At Wyseminds, we’ve been offering our Lift-Off programme completely for free. You heard it right: free. Ziltch. Nada. Not because we’re crazy. But, because we want to give all women entrepreneurs the chance to have a taste of what purpose-led growth might look like for them – and, importantly, let them understand that it’s tangible, within their reach and extremely exciting.
We also want to make sure we’re the right fit; if people are going to embark on the Wyseway, they want to try before they buy and we want to make sure we’re the right experts to transform their businesses. It’s a two-way street. However, this has got me thinking about whether people don’t value free things anymore.
Is ‘reassuringly expensive’ a more powerful proposition?
In the 1980s, Belgian lager brand Stella Artois ran a campaign with the (oxymoron) tagline ‘reassuringly expensive’. The underlying message was clear: our beer may cost more, but that’s because it’s a cut above the competition. A lot of fine craftsmanship has gone into it – and so you’re essentially drinking liquid luxury. Interestingly, it’s alleged that the British advertising agent wasn’t convinced by the copywriter’s tagline initially; the public, however, went on to love it. Did Stella Artois lager actually taste far superior to competitor brands? Unlikely, I would argue. But perception certainly seemed to win over reality – and for quite a long stretch of time. The beer brand dropped the slogan in 2007 – due to associations with aggression and binge-drinking in the United Kingdom. But, that’s another story altogether!

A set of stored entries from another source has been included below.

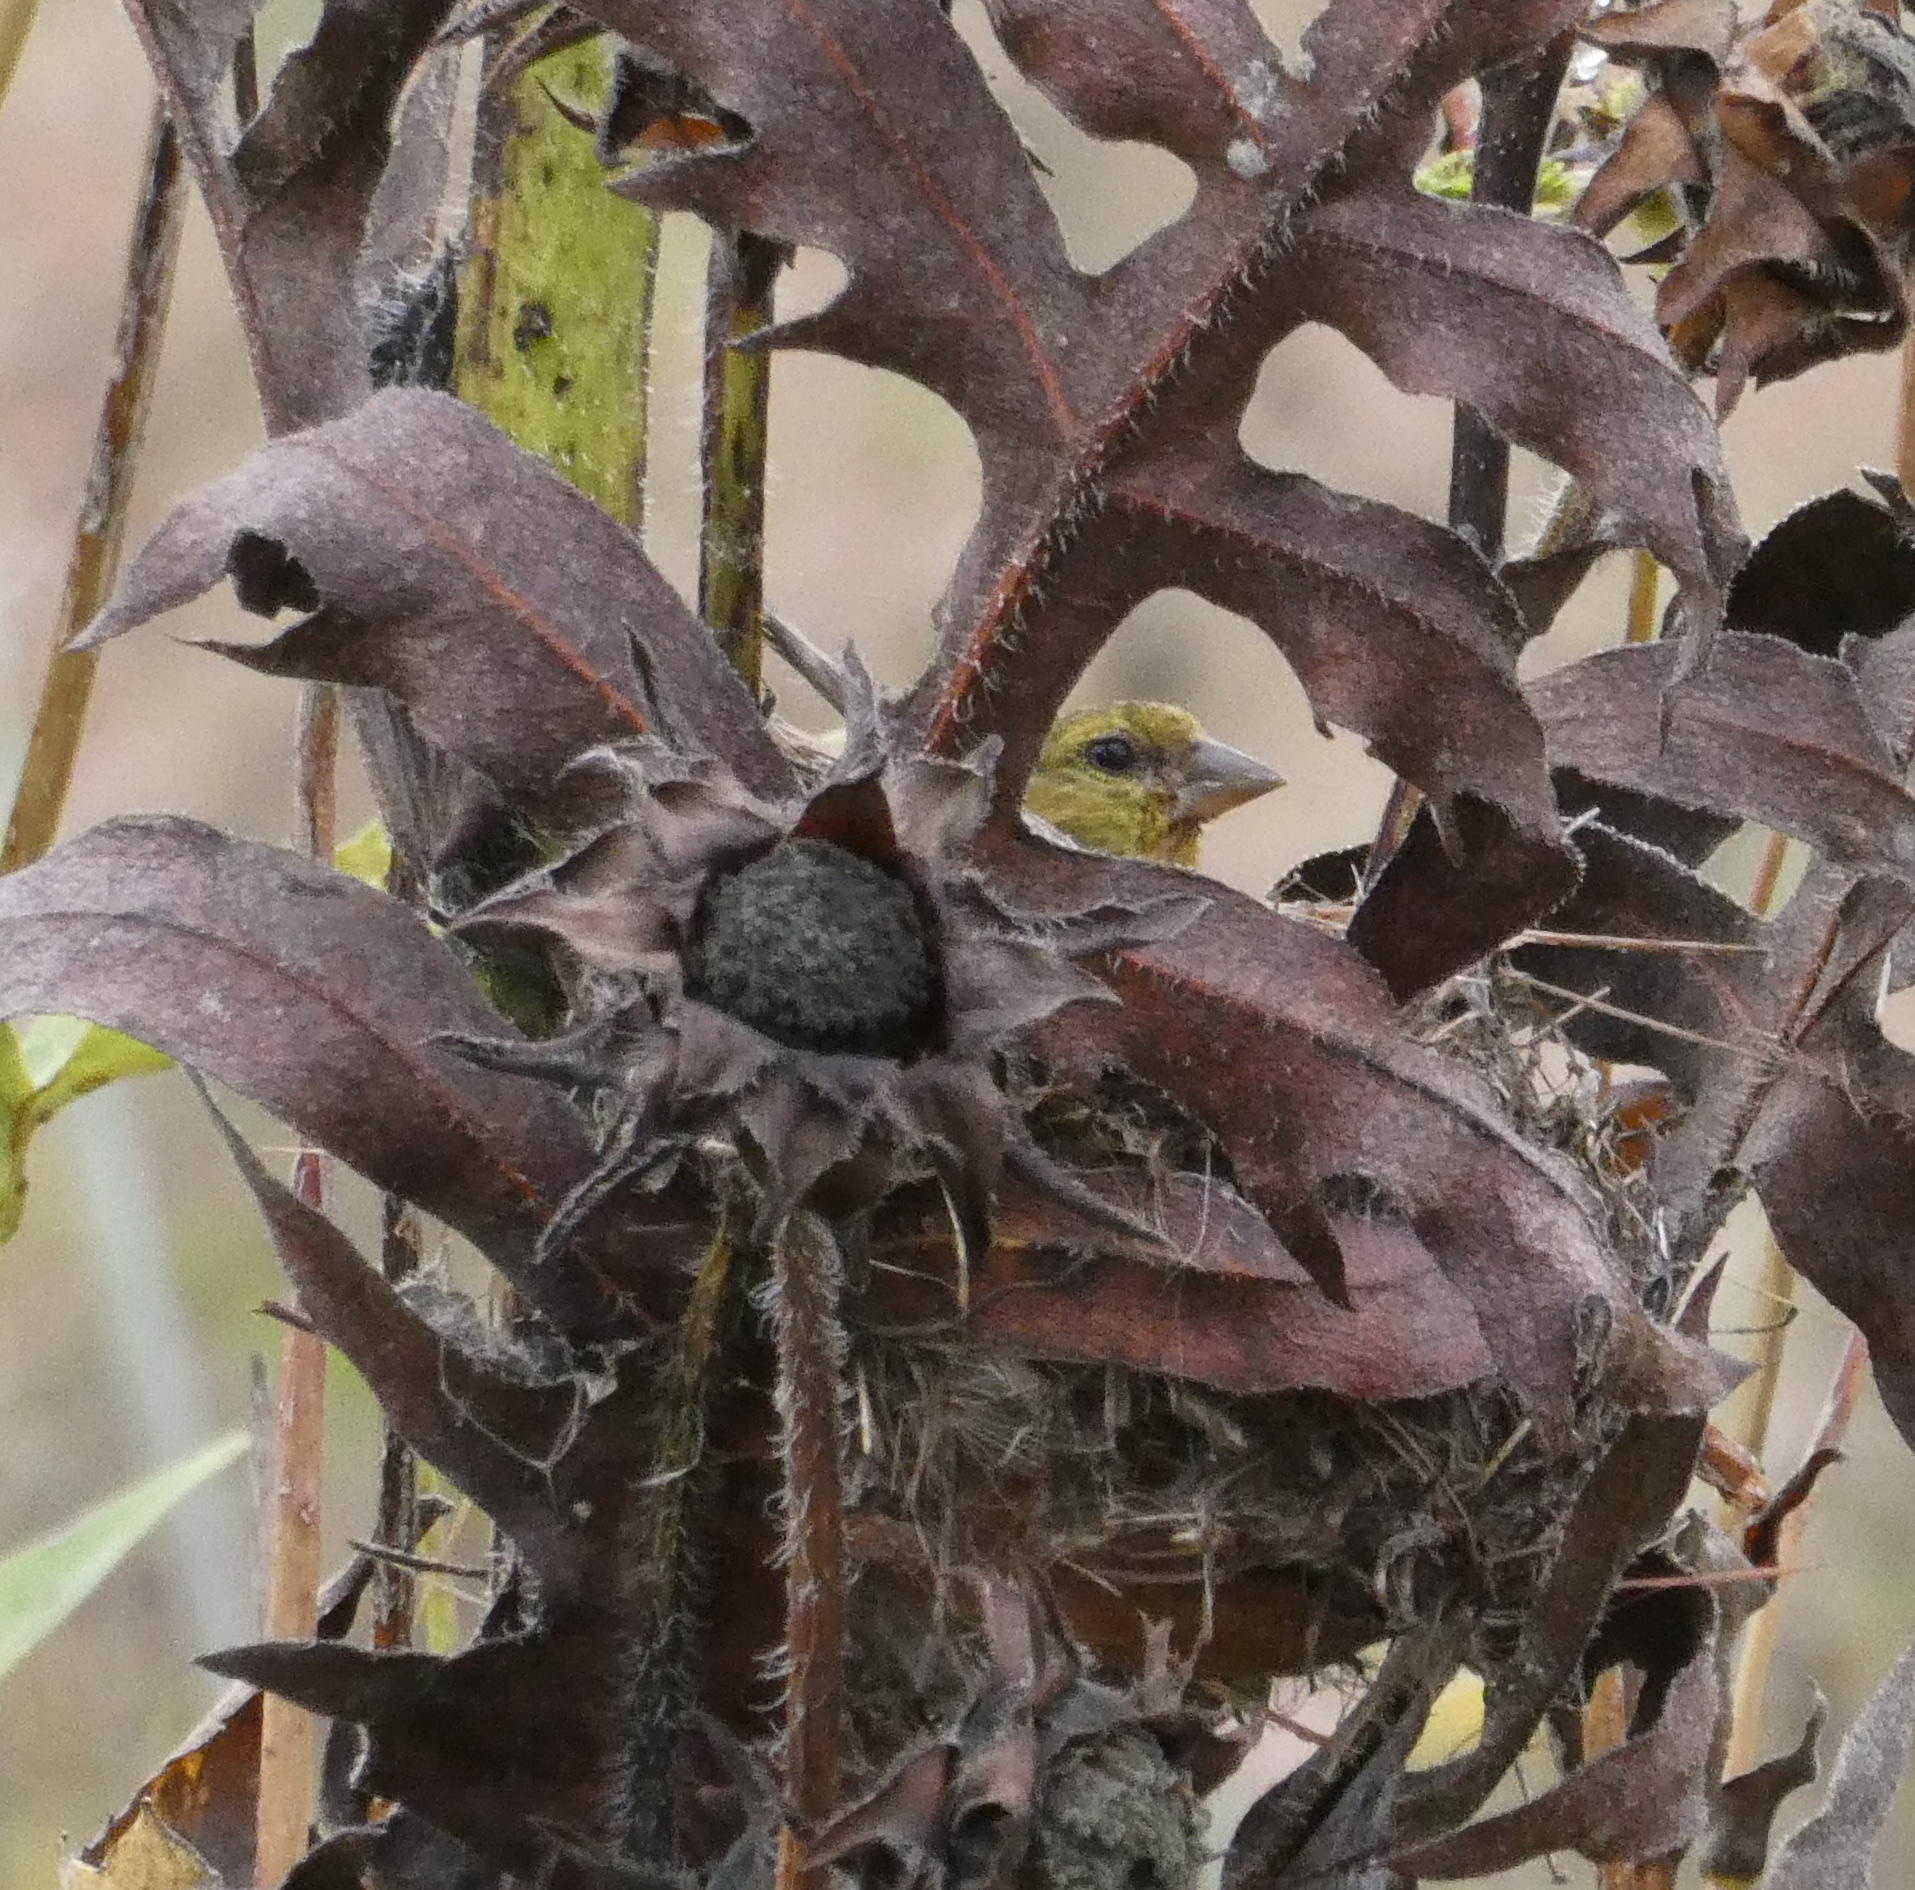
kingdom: Animalia
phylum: Chordata
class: Aves
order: Passeriformes
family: Fringillidae
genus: Spinus
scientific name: Spinus tristis
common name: American goldfinch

Investing in your self-worth
If oysters, caviar and truffles are your thing, do you love them just because of the taste? I bet the cost and air of indulgence also goes a long way in fulfilling your enjoyment. It’s a treat that you deserve. You’re investing in yourself and your self-worth, essentially. If we think we are drinking a 230 euro 1977 Chateau Musar, does it taste better than the bottle you’re actually drinking that costs just 25 euros? Probably. And I am guilty of this too. I’m certainly not judging.
Reward & motivation
In 2017, INSEAD researchers conducted a study of exactly this: how much consumers’ enjoyment of wine is influenced by cost. Participants were hooked up to an MRI scanner while they tasted wine – but were given different pricing information. You guessed it: brain activity measured by the MRI scanner showed that the part of the brain associated with reward and motivation, which directly affects the taste experience, showed increased activity with higher prices.
The placebo effect
Far from greed or entitlement, there’s a reason for all this. It’s called the marketing placebo effect. The placebo phenomenon occurs when the brain expects a material outcome based on a belief and then physically manifests symptoms of that belief that don’t actually exist. According to Professor Weber, the then Acting Director of the Center for Economics and Neuroscience (CENs) at the University of Bonn: “The exciting question is now whether it is possible to train the reward system to make it less receptive to such placebo marketing effects.”
Back to Wyseminds, and I’ve been wondering where this leaves our Lift-Off Programme. I’ve been considering changing tack and charging for it for the first time. However, it is a gimmick. And not one that aligns with my purpose. My values are as strong as the day I founded Wyseminds and I am sticking to my guns. I want to demonstrate to female entrepreneurs that growth is simpler than you think. I prefer the tagline ‘reassuringly inexpensive’.